Personally, I have been most involved with CTE through the Career and Technical Student Organizations (CTSOs) in my school and across the state. I have been involved with the Technology Student Association (TSA) since the sixth grade. If you’re unfamiliar with CTSOs or TSA, think of DECA, HOSA, FBLA, or FFA. Those four are all CTSOs. The state of Tennessee also has TSA, SkillsUSA, and FCCLA as CTSOs offered to students. However, there are other CTSOs provided across the country. I first joined TSA because my gifted teacher recommended it to me as something I would be interested in, and I fell in love with it and have only increased my involvement with the organization since. Now, I am currently serving as the State President and plan to become involved with the organization’s leadership after graduating in May. Throughout my time in TSA, I have developed skills and an interest in STEM and have become a better leader. The goal of CTSOs is to connect students with career options and interests, but they are also incredibly beneficial in creating young leaders amongst middle and high school students. My time in high school has been made far better as a result of my involvement in TSA and CTSOs, and I would recommend them to every student.

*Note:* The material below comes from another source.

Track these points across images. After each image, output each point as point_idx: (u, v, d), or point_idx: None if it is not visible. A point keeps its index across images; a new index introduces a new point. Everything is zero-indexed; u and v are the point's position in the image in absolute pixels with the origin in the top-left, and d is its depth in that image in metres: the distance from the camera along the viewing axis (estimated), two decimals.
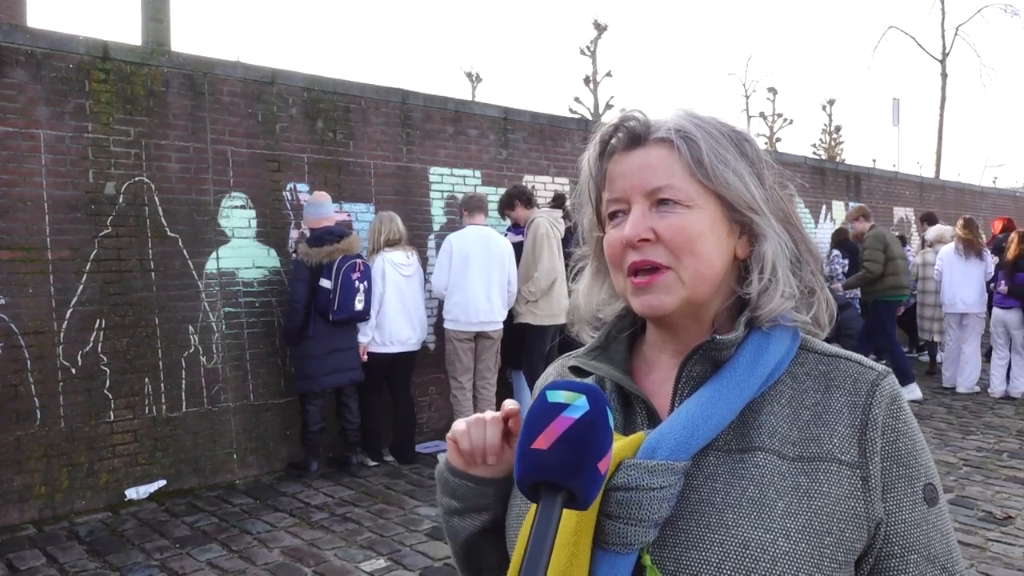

Career and technical education is so underrated at most schools. If it’s not a direct path to college, then it’s overlooked. However, at my school, there is a program called Future Ready. Essentially, incoming freshmen get put into cohorts with each other. In these groups, they will all take the same class and have the same schedules through to their senior year. These cohorts will have different focuses such as business or computer science and will take specific classes to prepare them for these specialized futures.
A significant difference I’ve noticed in a future-ready-based class setting versus a “regular” class setting is the real-life application pushed upon the students. Whether an experienced person in a job field comes to present or students are tasked with applying their textbook knowledge to real-world situations, critical thinking is a core element of its teaching style. Beyond day-to-day classroom expectations, they raise the bar when it comes to presentations, open houses, and projects for the students. Thinking outside of the box is a skill that every student works hard at developing. I’d love to see what happens if this program is eventually integrated into all of the school classrooms.
There are so many careers in technology, from computer science to programming to software engineering. Most tech jobs, though, require an associate’s or bachelor’s degree. There are so many colleges in Tennessee with outstanding tech programs, such as Tennessee Tech, the University of Tennessee at Chattanooga and Knoxville, and Tennessee College of Applied Technology located in Nashville. There are even certifications you can achieve before applying to college, like Microsoft and Google Suite certifications. The best prep to do when the goal is a tech career is to take coding courses online, and some of them are even free! There is so much you can do before college to prepare for your dream tech career, but you just have to research and see what fits you best and learn!